There are many reasons to love the superhero genre, from the nostalgia of seeing the heroes of your childhood on the big screen to the thrill of spectacular action sequences. One area that is often overlooked is the music, but a good score can truly get under your skin and lift an ordinary movie to heroic heights. Thinking about both how they enhance the movie and about their musical caliber in their own right, here are five examples of fantastic superhero movie scores.
Superman (1978, John Williams)
When it comes to superhero music, John Williams’ theme to Superman is pretty much the piece that summarises the genre for a lot of people – it is so bombastic and so heroic in intent that it is a joy to listen to. As is typical for a Williams score, the orchestration is alluring, but this is a score that really hangs on the strength of its themes, and one of the best is the love theme. It is said that the best film music can tell a story on its own, and this piece is a fine example of that. The rest of the score is packed with fantastic themes; you may think “The March of the Villains” is a bit too comical for its purpose, but that’s really the only fault here. Superman is Williams in top form, writing suitably iconic music for the most iconic of heroes.

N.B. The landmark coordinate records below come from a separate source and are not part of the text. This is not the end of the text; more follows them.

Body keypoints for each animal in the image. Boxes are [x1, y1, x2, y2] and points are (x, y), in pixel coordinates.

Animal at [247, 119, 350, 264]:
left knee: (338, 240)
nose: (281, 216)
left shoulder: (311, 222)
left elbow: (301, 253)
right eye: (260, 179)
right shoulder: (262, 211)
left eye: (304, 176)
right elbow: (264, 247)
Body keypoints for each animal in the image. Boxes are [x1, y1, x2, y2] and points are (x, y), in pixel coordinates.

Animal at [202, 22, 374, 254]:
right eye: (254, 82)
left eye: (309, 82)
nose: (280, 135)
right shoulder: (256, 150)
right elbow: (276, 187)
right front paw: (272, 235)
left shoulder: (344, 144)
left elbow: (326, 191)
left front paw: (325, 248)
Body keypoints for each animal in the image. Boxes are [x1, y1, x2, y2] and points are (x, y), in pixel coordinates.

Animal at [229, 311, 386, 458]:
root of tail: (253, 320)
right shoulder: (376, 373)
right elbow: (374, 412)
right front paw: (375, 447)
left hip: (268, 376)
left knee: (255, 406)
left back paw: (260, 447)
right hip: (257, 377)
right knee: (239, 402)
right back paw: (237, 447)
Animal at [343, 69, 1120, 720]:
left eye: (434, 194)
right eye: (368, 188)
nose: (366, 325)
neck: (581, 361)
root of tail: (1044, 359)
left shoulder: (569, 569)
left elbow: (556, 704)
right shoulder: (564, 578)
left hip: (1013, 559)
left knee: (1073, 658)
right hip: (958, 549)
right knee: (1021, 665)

Batman (1989, Danny Elfman)
In much the same way as John Williams is undoubtedly the musical voice of Superman, the music of Danny Elfman is the same for Batman. His tragic and whimsical style of scoring, mixed with Tim Burton’s vision of Gotham City, cemented a voice for the caped crusader that is still used to this day in advertisements and the like. The ‘Batman theme’ is designed to show both the duality of Bruce Wayne and his lack of completion (it mostly comprises of five notes, with the finishing sixth note only occasionally afforded to the theme), and the score continues with gloomy and mood-filled music full of instrumental creativity. If music doesn’t match the film world, it doesn’t matter how good it is, but this is an example of it done well, and perfectly fitting the movie.

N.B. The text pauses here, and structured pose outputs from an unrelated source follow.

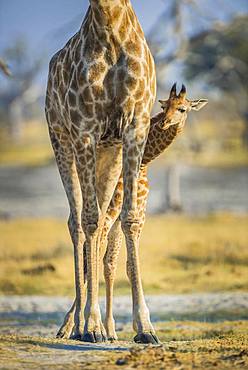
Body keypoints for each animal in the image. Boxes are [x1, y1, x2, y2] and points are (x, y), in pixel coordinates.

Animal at [44, 0, 157, 342]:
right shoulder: (84, 128)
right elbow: (90, 220)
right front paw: (92, 324)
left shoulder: (135, 125)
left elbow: (129, 218)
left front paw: (145, 327)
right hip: (60, 136)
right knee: (77, 221)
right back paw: (77, 325)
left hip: (109, 152)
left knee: (102, 224)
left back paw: (84, 325)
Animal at [57, 83, 208, 342]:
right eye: (164, 106)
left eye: (182, 108)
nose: (165, 123)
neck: (146, 157)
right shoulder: (133, 207)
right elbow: (116, 260)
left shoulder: (119, 216)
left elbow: (111, 264)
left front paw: (108, 328)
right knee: (89, 243)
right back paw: (76, 325)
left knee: (79, 233)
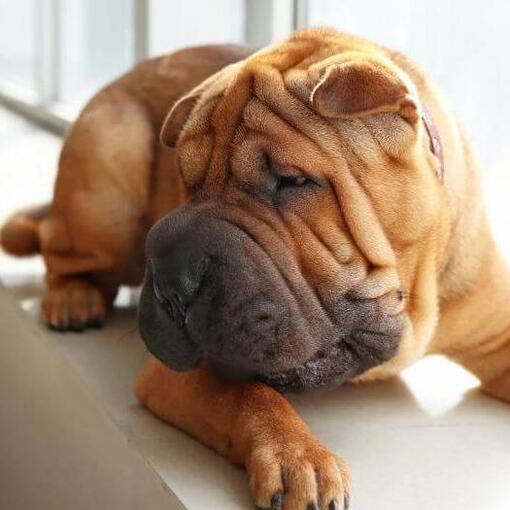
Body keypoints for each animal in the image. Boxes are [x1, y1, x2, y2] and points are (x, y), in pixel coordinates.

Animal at [2, 28, 510, 510]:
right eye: (185, 181)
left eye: (292, 181)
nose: (171, 280)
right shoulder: (185, 371)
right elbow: (250, 396)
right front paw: (299, 458)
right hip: (110, 181)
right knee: (56, 244)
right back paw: (73, 295)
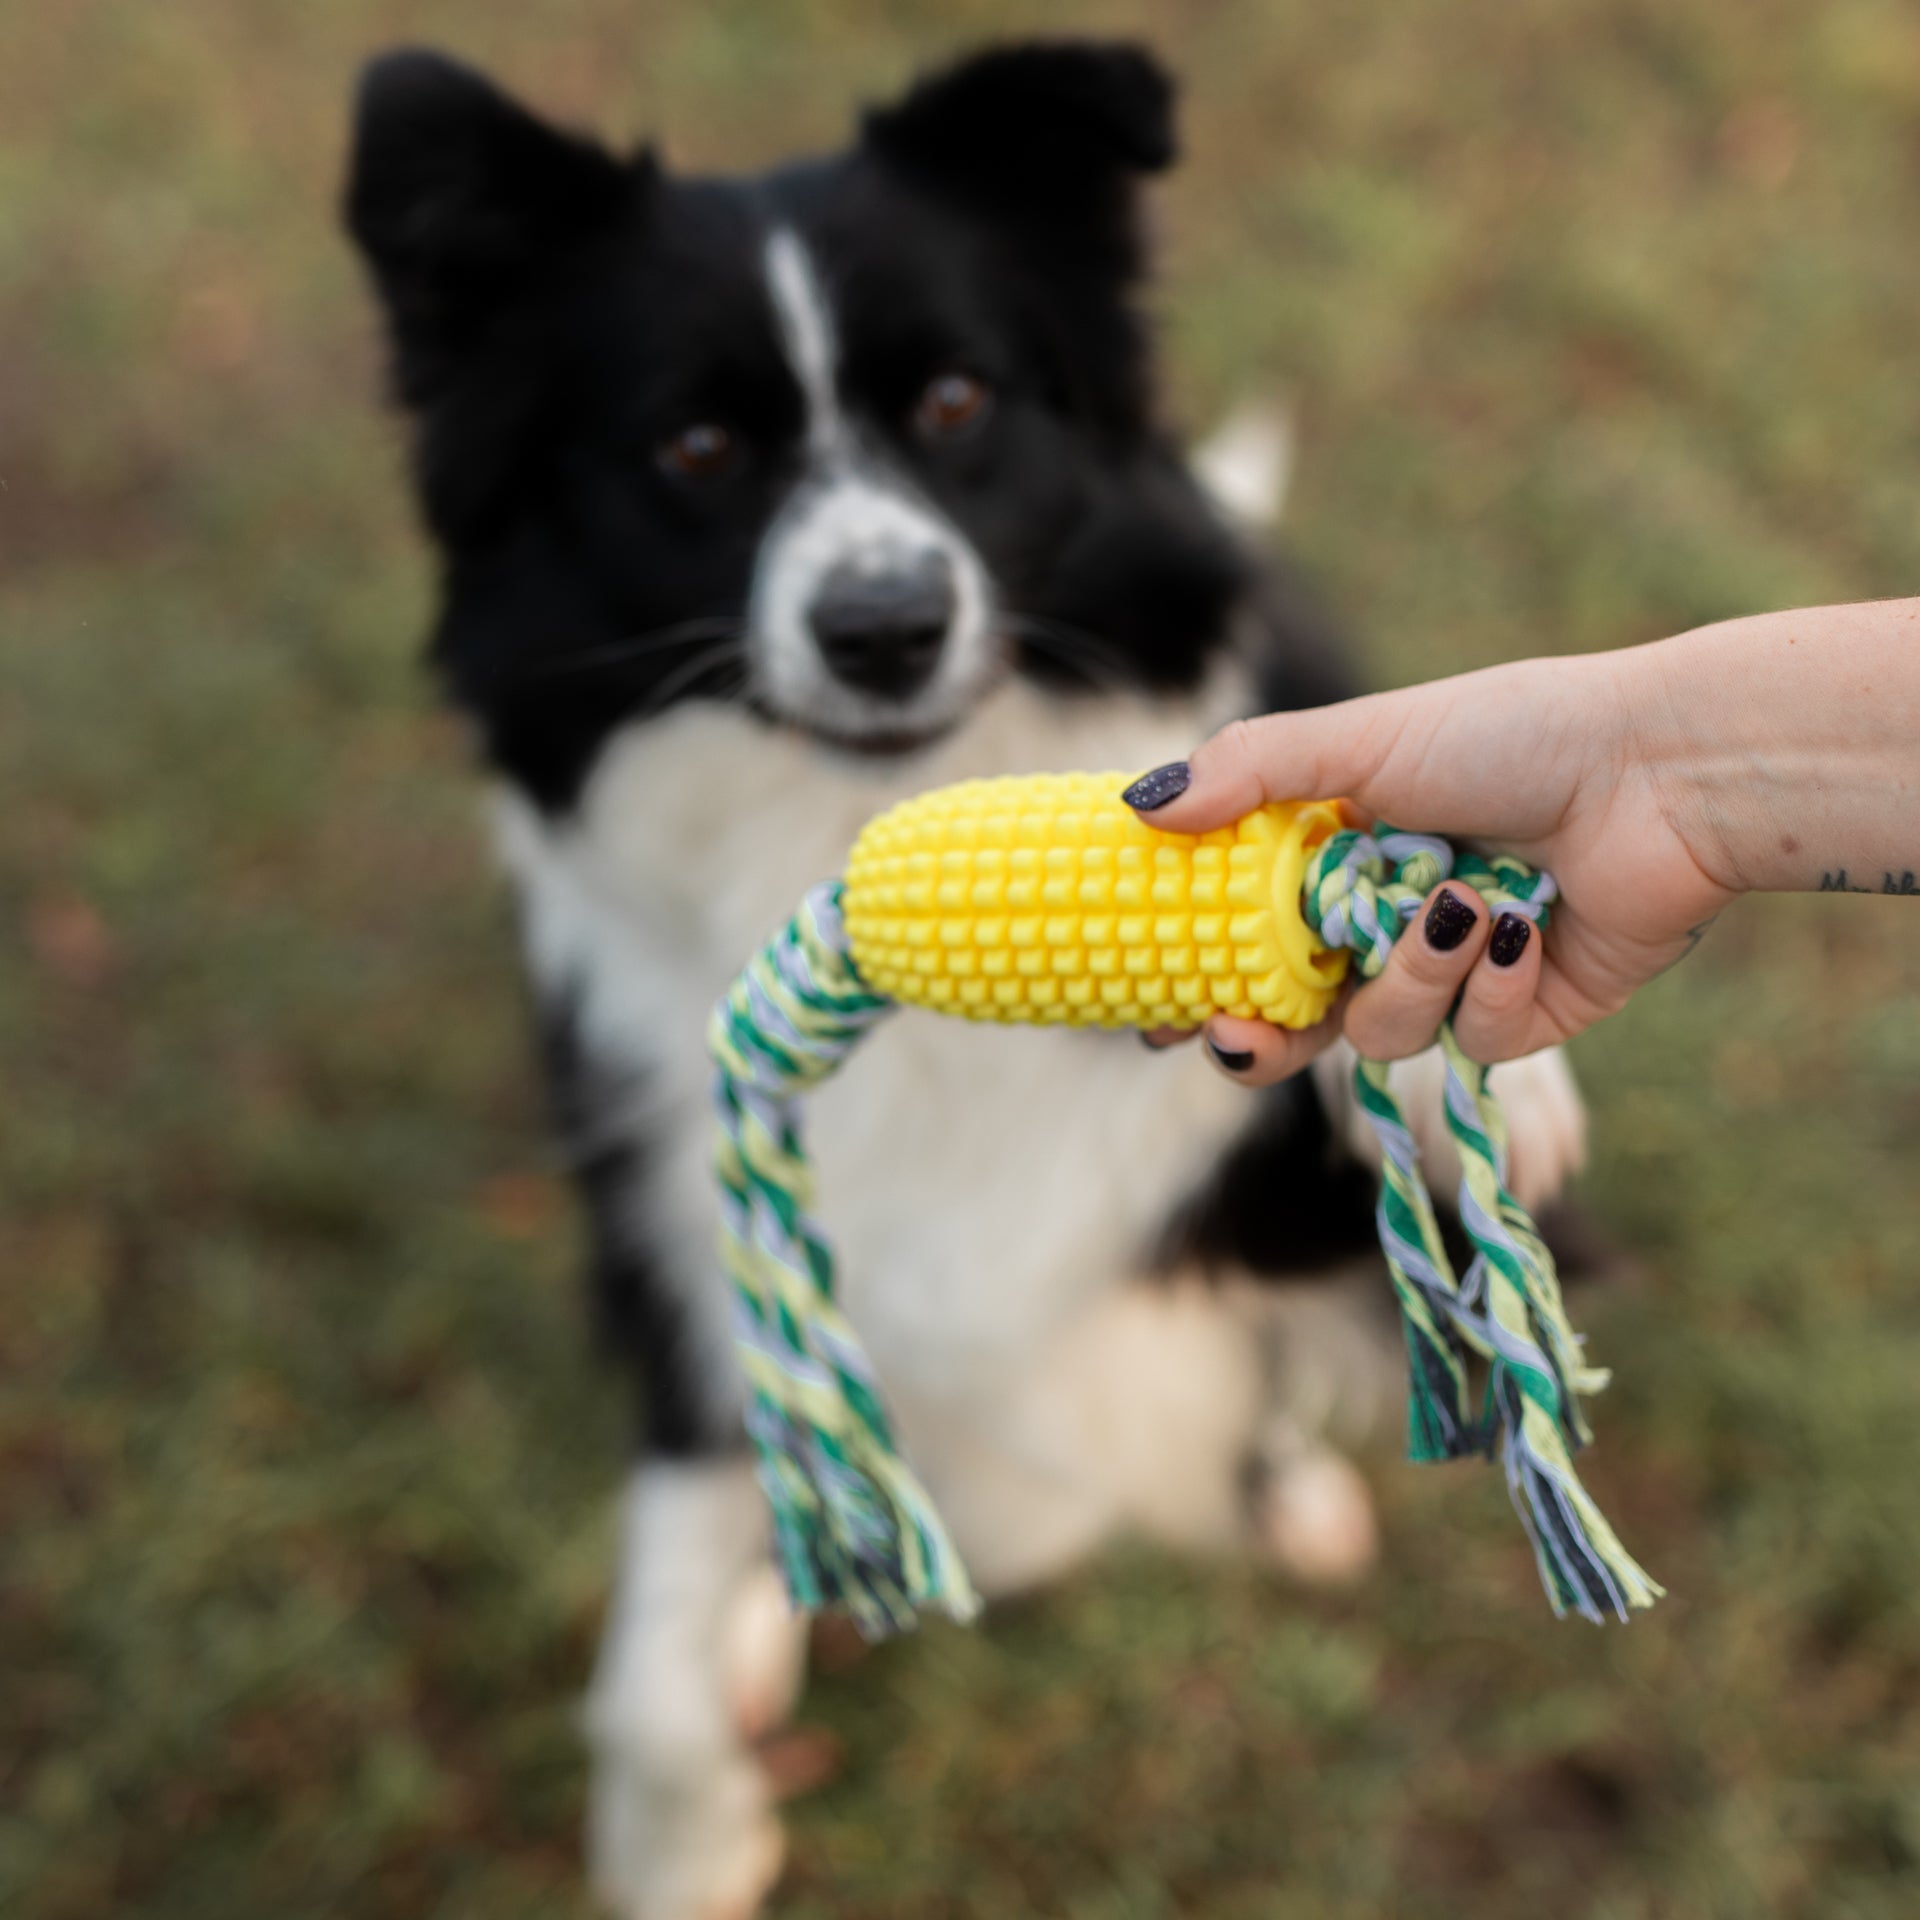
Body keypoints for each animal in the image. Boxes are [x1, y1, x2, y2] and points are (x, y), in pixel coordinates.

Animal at [345, 45, 1589, 1920]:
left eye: (953, 403)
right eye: (697, 448)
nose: (883, 626)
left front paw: (1457, 1038)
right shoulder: (671, 1257)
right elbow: (651, 1670)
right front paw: (682, 1846)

The Incredibles (2004, Michael Giacchino)
Who ever said that superheroes had to spring from the pages of DC and Marvel comics? The Incredibles, Pixar’s sixth, saw a family of undercover heroes being forced into action to save the world, and such a rollicking adventure benefits from its equally adventurous score. Giacchino’s music is big and full of brass (as well as featuring prominent use of the xylophone), with a retro feel often described as reminiscent of John Barry (although it has a very appropriate cartoon quality to it). It combines big band and jazz sounds to complement the film, with several melodies you’ll find yourself humming the moment the film finishes. Giacchino is returning to score the movie’s sequel and if his work there is as good as it is here, we’re in for something special.
The Dark Knight (2010, Hans Zimmer/James Newton Howard)
I’ll be the first to admit that I have a very mixed opinion on Hans Zimmer. Some of his scores are absolutely magical, but when it comes to superhero movies, he tends to rely on bassy and generic themes (Zimmer himself has said he is leaving the superhero genre, because he is burned out and can’t think of anything new to do with it). However, I think the score for The Dark Knight matches wonderfully the tone of this Batman; in particular, the chaotic electric elements that denote the powerhouse performance that was Heath Ledger’s Joker. A highlight is co-composer James Newton Howard’s music for Harvey Dent: it is more subtle and orchestral-based, and the two composers working together have complemented one another beautifully.
Captain America: The First Avenger (2011, Alan Silvestri)
Until Marvel came along, superheroes had never truly had the hold on the box office that they do now. Sure, the odd film was a hit here and there, but they were never produced as frequently as they are now. Sadly, it took Marvel five films before they hit a musical turning point. Alan Silvestri was brought on board to score Captain America and produced a fitting action score with the first great character theme of the series. Silvestri draws on his action experience to create an old-fashioned symphonic score that is rousing and entertaining, and, as a result of Disney buying Marvel, we also have an Irving Berlin style tune from Alan Menken. This was the first great Marvel score and, to my mind, it remains the best.